Students entering colleges and universities these days are an increasingly tech-savvy bunch, armed with a growing number of mobile devices and the expectations that they will be trained using tools and graphics-intensive applications that are in line with their every-day tech experience. They also want to have access to these software tools wherever they are and on any device they choose.
Many educational institutions are adopting virtual client technology to meet these demands as well as to ease management, reduce costs and improve the security of their data and networks. Iowa State University, Nova Southeastern University (NSU) and the University of Southern California (USC) are all embracing virtual desktop infrastructure (VDI) technology to enhance the student experience as well as the lives of their own IT staffs.
“The main driving factor for adoption was that I’m sort of a one-man show,” said Damien Bolin, former systems support specialist for Iowa State’s Department of Agronomy. “Being able to consolidate everything that we offer into a VDI solution makes my world a lot easier to manage and also makes me a lot more effective overall. So there was a business case for adopting a VDI solution with vGPU [virtual GPU] capability, but we were also looking for the ability to better educate students in their study of soil, feed genetics and crop growth—basically teaching students how to feed the world—using the latest technology.”

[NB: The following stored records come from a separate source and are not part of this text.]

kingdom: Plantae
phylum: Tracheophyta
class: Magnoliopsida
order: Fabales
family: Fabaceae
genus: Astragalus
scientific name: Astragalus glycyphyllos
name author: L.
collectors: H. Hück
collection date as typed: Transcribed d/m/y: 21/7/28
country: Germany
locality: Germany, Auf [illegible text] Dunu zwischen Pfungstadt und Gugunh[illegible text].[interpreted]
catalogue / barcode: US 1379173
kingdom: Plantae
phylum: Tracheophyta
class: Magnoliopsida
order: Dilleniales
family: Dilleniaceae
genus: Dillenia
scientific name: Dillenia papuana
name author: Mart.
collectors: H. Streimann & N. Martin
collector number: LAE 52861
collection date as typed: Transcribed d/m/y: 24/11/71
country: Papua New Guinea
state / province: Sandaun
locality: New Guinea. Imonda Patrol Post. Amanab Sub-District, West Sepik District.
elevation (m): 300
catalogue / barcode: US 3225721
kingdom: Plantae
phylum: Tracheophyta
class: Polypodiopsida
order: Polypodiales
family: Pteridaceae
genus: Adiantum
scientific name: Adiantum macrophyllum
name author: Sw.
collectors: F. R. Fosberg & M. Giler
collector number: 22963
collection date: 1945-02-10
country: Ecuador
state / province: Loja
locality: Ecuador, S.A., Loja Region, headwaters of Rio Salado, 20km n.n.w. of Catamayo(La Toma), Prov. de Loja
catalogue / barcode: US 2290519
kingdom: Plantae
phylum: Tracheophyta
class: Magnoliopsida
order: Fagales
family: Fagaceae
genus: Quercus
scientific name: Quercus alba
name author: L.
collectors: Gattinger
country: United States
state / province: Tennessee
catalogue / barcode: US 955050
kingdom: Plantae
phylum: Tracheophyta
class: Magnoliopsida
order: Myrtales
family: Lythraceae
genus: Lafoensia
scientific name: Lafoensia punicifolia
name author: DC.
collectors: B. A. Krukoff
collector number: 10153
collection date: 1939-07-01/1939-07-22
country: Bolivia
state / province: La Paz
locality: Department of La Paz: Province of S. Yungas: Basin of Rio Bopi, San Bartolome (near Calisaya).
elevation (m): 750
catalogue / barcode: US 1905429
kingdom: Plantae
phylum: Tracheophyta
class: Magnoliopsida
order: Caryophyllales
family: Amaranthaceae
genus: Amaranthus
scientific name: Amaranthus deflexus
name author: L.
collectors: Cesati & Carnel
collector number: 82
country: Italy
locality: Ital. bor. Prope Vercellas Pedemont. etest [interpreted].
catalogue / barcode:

VDI is Booming—Both in the Market and at Universities
IDC analysts expect the virtual client market to grow 8.9 percent a year from $3 billion in 2015 to $4.6 billion in 2020. A report offered by Research and Markets said growth in the global VDI market will be 11.31 percent a year between 2016 and 2020. There are a number of factors driving this growth, including flexible user access, easier IT management, reduced energy usage, and improved security.
For Iowa State, NSU and USC, many of the applications they’re running—such as CAD and 3D animation—are increasingly complex and graphics-intensive. The schools were looking for ways to virtualize them to improve and streamline distribution and ensure all students have the necessary capabilities to access and run them regardless of the devices they are using.